■ Your goal ■
In the data that follows, find the line with "cx_px: 1144"; transcribe it, every later line up to the one with "exposure_s: 1/2737", and that line as well, exactly and with no others.

■ Available data ■

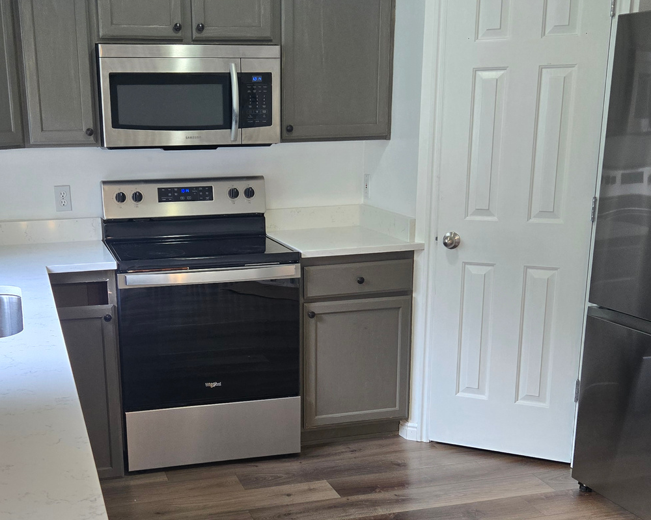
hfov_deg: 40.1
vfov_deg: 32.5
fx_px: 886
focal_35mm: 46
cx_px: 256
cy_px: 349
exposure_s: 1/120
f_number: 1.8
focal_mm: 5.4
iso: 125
...
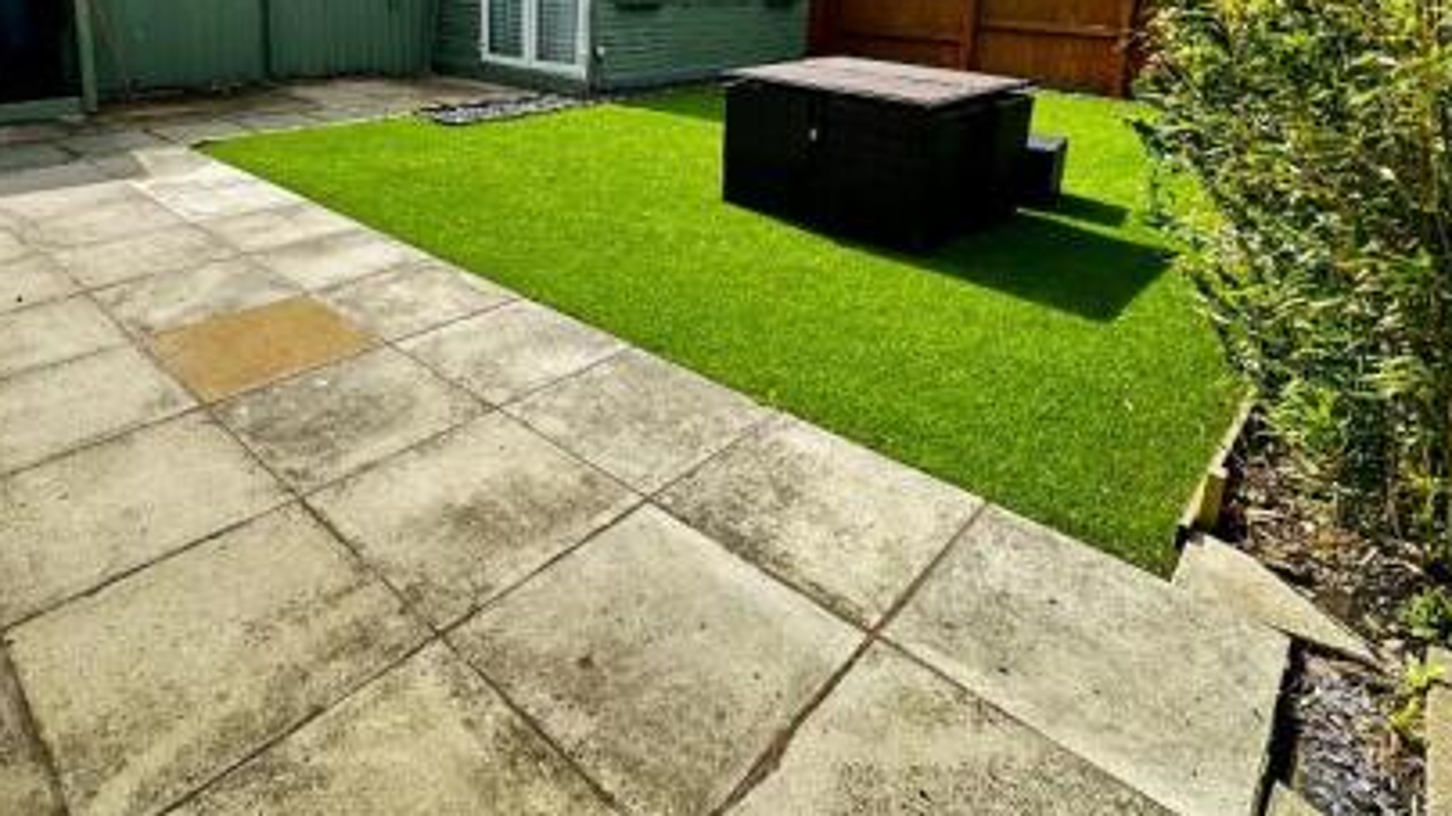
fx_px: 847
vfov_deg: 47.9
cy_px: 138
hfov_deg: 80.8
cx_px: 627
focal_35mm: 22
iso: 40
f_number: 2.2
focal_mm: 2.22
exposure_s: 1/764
==
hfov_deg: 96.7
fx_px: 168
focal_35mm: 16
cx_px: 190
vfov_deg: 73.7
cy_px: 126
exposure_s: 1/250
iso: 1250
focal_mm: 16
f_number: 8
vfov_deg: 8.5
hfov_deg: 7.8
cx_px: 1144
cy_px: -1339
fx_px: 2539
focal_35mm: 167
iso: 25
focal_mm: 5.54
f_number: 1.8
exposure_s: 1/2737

■ Solution for this problem ■
cx_px: 1144
cy_px: -1339
fx_px: 2539
focal_35mm: 167
iso: 25
focal_mm: 5.54
f_number: 1.8
exposure_s: 1/2737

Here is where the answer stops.